## [EXCERPTED PASSAGE]
Our loss from continuing operations increased by $41 million to $145 million for the fiscal year ended September 30, 2010 as compared to $104 million for the fiscal year ended September 30, 2009. The increase in loss from continuing operations was driven primarily by our decrease in OIBDA and the increase in depreciation expense partially offset by decreases in our amortization expense, interest expense and income tax expense during the fiscal year ended September 30, 2010. In addition, during the 2009 fiscal year we recorded gains on the sale of our remaining stake in Front Line Management, a foreign exchange transaction and the sale of a building, which were partially offset by impairments of equity and cost-method investments as discussed above.

2009 vs. 2008

Our loss from continuing operations increased by $74 million to $104 million for the fiscal year ended September 30, 2009 as compared to $30 million for the fiscal year ended September 30, 2008. The increase in loss from continuing operations was driven primarily by our decrease in OIBDA, the increase in amortization expense and the increase in interest expense, partially offset by decrease in depreciation expense. In addition, during the 2009 fiscal year we recorded gains on the sale of our remaining stake in Front Line Management, a foreign exchange transaction and the sale of a building, which were partially offset by impairments of equity and cost-method investments as discussed above.

Loss from discontinued operations, net of taxes

During the fiscal year ended September 30, 2008, we discontinued our Bulldog operations. In connection with shutting down Bulldog, we incurred a loss of $18 million representing an impairment of goodwill recorded at the time of the initial disposition and incurred $3 million in severance and other costs.

## [EXTRACTED INFORMATION]
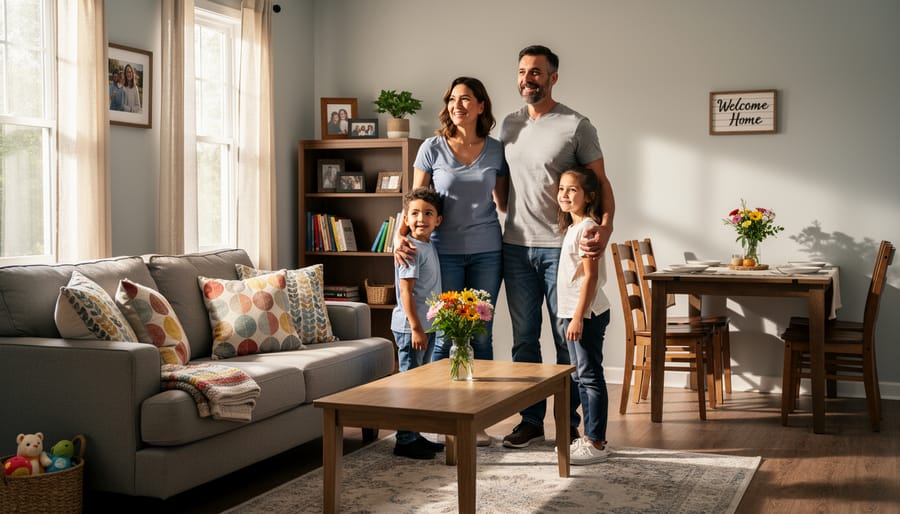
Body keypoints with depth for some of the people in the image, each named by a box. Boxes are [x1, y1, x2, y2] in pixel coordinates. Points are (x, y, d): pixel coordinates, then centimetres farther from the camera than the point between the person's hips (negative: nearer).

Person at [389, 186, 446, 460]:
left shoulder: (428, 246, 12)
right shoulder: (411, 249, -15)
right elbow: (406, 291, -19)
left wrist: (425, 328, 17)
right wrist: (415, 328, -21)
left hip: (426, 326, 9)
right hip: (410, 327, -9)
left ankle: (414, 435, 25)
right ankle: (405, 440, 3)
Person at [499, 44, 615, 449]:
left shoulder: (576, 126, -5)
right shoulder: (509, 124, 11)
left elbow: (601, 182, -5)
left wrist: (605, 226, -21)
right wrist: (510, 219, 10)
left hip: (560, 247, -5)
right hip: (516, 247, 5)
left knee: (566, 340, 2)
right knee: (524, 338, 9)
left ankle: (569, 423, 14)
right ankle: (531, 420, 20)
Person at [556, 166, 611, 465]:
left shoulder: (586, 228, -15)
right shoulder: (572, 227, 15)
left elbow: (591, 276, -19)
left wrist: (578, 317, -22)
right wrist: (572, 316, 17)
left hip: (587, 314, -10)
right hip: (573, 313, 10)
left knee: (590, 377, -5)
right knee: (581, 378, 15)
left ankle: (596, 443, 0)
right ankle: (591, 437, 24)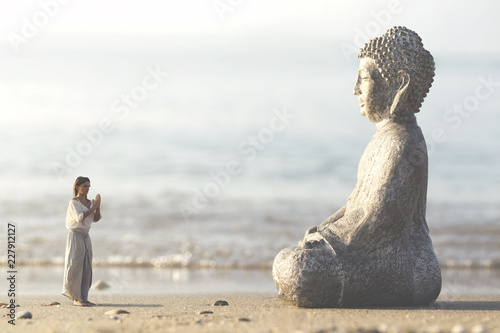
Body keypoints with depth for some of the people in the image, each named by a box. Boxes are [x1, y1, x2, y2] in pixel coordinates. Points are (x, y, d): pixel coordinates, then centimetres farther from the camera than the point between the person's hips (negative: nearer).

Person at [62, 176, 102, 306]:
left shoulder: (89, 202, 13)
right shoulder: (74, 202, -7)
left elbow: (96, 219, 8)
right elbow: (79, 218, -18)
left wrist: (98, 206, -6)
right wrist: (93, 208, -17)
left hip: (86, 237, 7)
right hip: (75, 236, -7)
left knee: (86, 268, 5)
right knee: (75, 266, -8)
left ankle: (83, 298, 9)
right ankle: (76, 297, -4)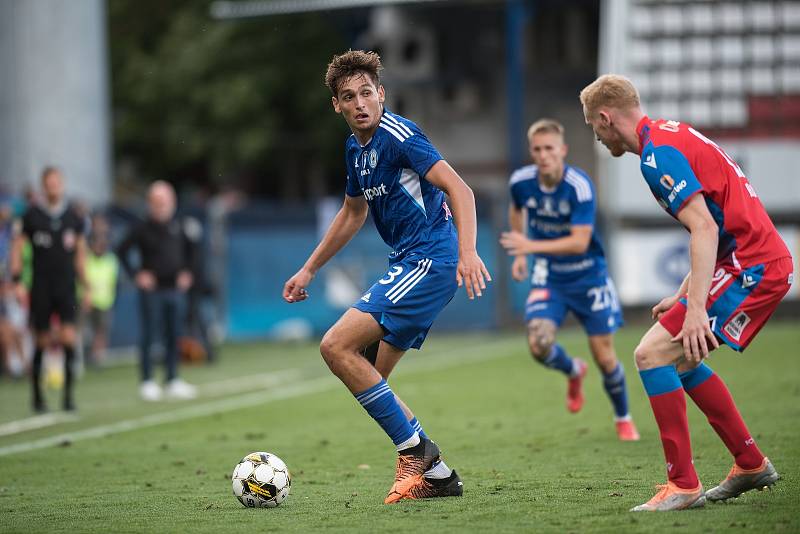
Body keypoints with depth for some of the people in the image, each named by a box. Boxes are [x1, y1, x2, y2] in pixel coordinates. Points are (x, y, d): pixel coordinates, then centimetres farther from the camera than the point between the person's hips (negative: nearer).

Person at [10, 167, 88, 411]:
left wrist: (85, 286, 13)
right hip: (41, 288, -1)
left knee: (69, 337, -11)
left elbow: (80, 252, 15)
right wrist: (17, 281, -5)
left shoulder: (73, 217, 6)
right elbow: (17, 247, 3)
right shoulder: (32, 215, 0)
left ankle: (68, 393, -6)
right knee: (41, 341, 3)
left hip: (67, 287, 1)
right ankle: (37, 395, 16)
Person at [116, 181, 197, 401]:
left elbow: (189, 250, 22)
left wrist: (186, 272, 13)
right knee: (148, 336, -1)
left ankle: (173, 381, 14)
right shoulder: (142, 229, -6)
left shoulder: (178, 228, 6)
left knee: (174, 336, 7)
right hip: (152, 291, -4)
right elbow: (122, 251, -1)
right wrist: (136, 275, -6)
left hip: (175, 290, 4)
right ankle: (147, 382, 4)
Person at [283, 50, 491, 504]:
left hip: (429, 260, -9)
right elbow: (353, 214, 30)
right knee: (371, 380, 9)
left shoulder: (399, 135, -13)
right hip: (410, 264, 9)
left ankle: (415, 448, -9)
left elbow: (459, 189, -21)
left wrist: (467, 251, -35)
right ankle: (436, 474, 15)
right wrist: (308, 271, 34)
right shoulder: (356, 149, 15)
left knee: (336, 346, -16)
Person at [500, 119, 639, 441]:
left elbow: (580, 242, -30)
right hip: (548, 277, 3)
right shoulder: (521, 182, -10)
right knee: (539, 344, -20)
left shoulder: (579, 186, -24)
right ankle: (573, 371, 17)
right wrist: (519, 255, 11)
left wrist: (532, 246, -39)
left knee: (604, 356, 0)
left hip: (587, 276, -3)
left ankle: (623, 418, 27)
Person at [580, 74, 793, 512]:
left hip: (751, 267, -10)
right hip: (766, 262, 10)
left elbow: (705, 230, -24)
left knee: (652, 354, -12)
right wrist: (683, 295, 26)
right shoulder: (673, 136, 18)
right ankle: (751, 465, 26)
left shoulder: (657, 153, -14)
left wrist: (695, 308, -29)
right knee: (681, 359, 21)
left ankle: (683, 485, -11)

...

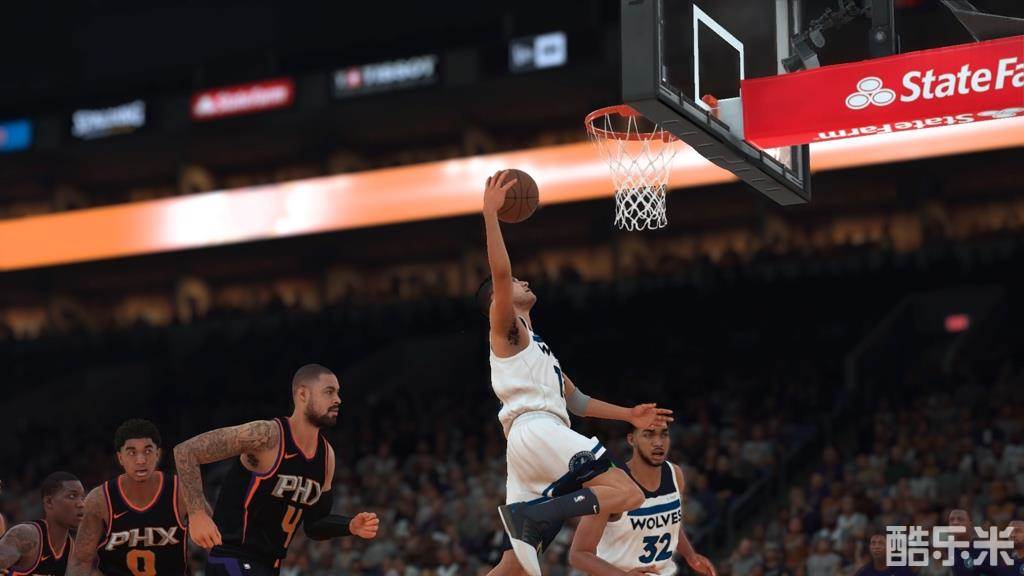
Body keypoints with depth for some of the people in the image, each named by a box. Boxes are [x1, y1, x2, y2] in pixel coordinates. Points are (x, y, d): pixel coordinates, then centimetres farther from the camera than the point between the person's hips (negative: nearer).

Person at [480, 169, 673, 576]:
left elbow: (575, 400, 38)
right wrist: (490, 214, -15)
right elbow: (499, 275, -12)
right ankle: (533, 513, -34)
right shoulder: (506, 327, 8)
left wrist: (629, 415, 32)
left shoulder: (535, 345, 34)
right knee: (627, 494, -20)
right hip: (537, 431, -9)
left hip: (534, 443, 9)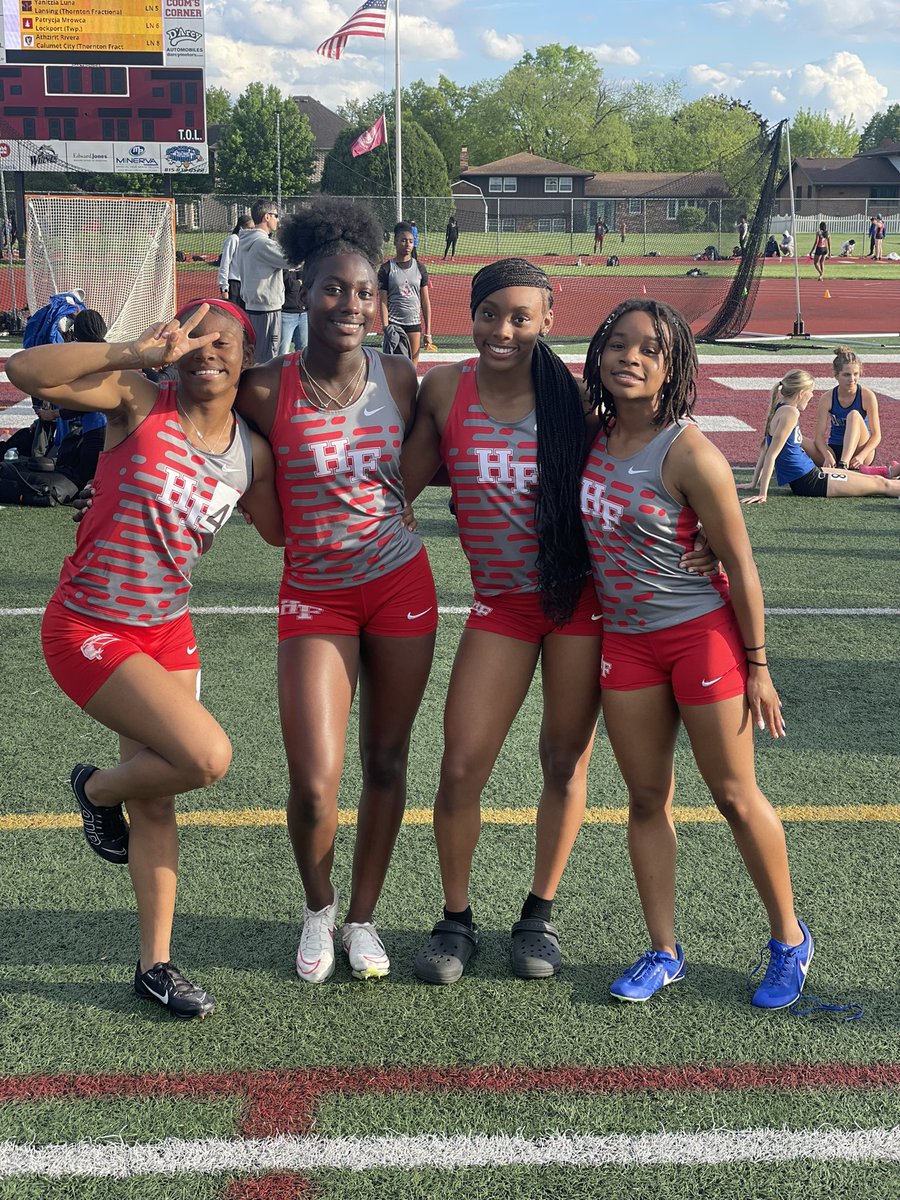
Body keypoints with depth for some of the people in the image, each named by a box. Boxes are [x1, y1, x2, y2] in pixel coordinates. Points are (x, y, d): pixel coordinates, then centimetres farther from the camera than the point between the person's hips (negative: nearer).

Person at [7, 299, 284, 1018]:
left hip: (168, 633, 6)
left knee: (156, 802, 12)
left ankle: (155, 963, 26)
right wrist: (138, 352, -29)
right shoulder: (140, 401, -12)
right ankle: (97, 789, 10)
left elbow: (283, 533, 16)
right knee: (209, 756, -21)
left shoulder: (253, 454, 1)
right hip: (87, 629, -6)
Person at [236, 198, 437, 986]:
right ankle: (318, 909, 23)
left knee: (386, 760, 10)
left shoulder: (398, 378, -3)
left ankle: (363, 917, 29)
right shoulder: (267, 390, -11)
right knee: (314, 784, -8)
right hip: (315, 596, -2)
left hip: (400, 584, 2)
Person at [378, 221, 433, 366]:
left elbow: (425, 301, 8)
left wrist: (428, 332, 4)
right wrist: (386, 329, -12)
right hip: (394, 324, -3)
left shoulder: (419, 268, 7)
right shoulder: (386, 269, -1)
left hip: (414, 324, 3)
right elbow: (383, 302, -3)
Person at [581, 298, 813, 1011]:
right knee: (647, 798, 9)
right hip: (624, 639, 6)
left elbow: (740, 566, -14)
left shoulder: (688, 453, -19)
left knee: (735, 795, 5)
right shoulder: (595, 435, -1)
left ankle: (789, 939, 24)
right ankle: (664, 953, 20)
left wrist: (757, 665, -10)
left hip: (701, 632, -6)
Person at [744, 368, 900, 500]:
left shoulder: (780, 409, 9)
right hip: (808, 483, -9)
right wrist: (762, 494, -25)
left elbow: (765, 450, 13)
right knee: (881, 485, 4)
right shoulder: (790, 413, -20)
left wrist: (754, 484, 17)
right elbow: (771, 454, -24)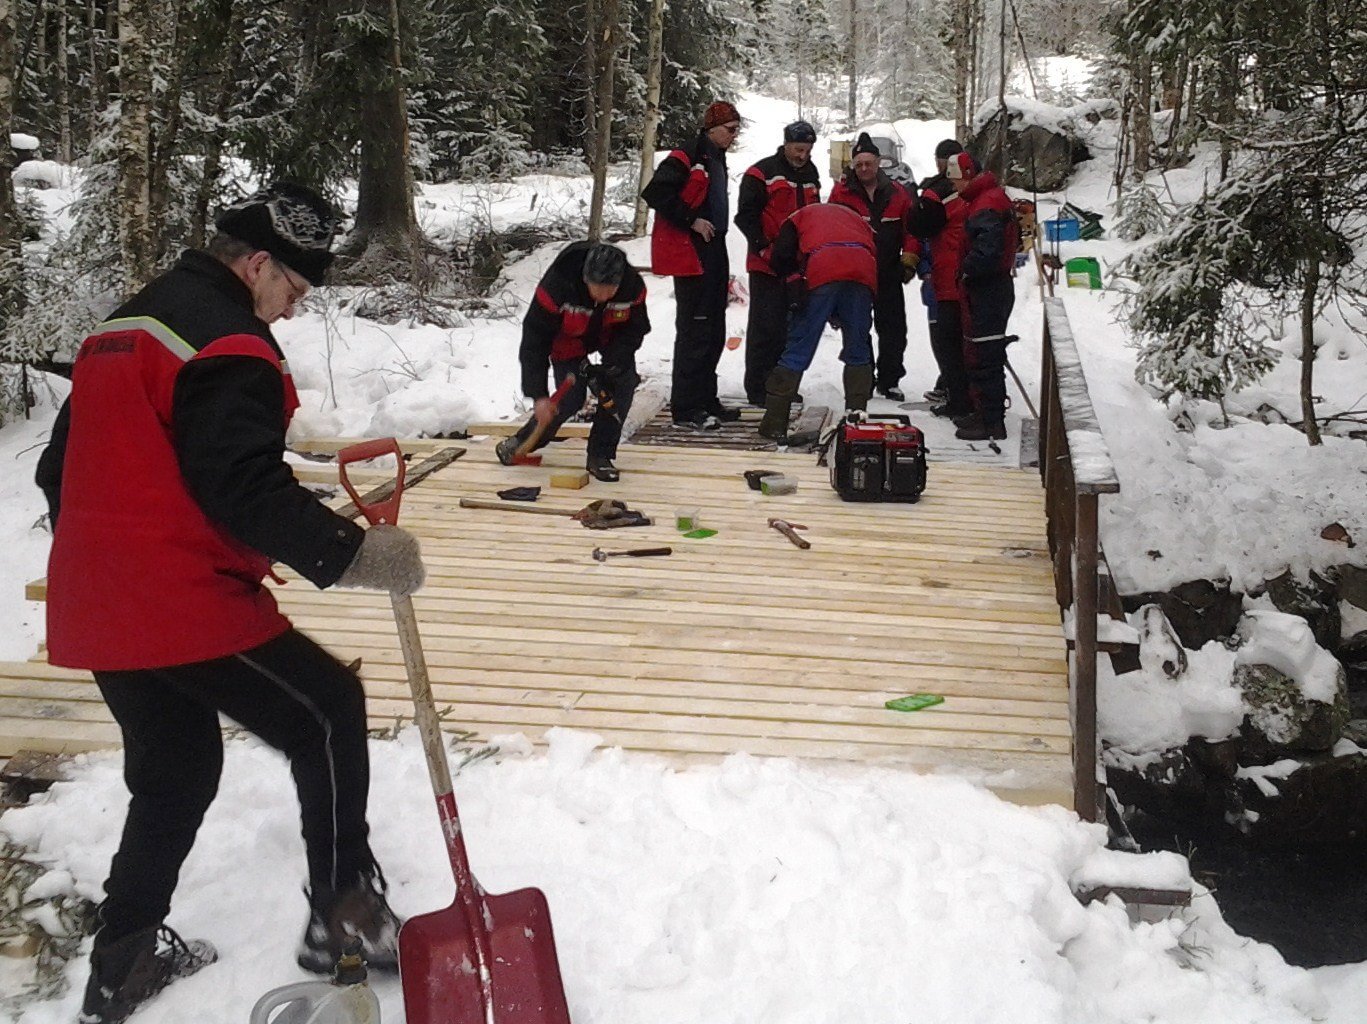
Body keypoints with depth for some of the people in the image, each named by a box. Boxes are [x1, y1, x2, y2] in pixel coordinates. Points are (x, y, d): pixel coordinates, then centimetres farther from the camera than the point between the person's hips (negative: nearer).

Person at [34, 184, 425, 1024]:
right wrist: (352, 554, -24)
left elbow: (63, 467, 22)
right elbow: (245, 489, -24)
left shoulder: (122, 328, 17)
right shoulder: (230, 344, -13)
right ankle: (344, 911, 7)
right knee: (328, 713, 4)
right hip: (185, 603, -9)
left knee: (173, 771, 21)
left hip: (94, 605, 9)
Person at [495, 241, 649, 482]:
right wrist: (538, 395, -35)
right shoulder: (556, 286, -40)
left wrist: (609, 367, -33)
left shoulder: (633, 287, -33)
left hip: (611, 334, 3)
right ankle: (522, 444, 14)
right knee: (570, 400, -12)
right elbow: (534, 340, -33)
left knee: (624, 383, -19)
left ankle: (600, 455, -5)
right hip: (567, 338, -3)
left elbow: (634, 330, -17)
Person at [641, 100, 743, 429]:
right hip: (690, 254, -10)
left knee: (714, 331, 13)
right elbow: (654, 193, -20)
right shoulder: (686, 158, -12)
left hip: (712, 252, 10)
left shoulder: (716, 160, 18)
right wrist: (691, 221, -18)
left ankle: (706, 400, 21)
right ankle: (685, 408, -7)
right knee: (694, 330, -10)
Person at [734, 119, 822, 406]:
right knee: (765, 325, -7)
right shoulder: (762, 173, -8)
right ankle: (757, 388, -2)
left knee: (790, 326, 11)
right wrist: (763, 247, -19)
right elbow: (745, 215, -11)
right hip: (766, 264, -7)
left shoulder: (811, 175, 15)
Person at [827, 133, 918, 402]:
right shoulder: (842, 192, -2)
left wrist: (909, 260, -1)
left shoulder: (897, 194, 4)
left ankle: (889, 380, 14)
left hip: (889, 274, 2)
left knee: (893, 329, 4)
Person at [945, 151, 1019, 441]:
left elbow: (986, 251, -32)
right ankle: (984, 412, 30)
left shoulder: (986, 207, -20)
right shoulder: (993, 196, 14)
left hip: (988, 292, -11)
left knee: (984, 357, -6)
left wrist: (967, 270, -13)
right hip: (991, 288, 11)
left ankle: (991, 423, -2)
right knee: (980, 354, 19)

* * *

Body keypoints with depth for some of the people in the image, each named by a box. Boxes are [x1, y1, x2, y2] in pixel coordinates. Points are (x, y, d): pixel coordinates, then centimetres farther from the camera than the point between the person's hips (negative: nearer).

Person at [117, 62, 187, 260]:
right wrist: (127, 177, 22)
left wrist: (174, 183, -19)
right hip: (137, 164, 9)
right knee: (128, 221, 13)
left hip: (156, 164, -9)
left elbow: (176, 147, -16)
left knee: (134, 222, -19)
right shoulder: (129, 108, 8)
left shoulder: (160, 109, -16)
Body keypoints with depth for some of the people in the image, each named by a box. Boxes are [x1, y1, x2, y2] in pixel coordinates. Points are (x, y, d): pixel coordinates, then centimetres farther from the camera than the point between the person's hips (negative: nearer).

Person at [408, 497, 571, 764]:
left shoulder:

## [TASK INSTRUCTIONS]
#1 According to the financial results excerpt, what was the loss from continuing operations for the fiscal year ended September 30, 2010?
#2 Rewrite the financial results excerpt from "During the fiscal year ended September 30, 2008, we" to "and other costs.", swapping "shutting down" for "closing".
#3 Continue the financial results excerpt from the point where it stops.

## [ANSWER LIST]
#1 $145 million

#2
During the fiscal year ended September 30, 2008, we discontinued our Bulldog operations. In connection with closing Bulldog, we incurred a loss of $18 million representing an impairment of goodwill recorded at the time of the initial disposition and incurred $3 million in severance and other costs.

#3
Net loss

2010 vs. 2009

Our net loss increased by $41 million to $145 million for the fiscal year ended September 30, 2010, as compared to $104 million for the fiscal year ended September 30, 2009. The increase in net loss was primarily the result of the factors noted above with respect to our loss from continuing operations.

2009 vs. 2008

Our net loss increased by $53 million to $104 million for the fiscal year ended September 30, 2009 as compared to $51 million for the fiscal year ended September 30, 2008. The increase in net loss was primarily the result of the factors noted above with respect to our loss from continuing operations and the discontinuing of our Bulldog operations.

Noncontrolling interest

2010 vs. 2009

Net loss attributable to noncontrolling interests for the fiscal years ended September 30, 2010 and 2009 was $2 million and $4 million, respectively.

2009 vs. 2008

Net loss attributable to noncontrolling interests for the fiscal year ended September 30, 2009 was $4 million compared to net income attributable to noncontrolling interests of $5 million for the fiscal year ended September 30, 2008.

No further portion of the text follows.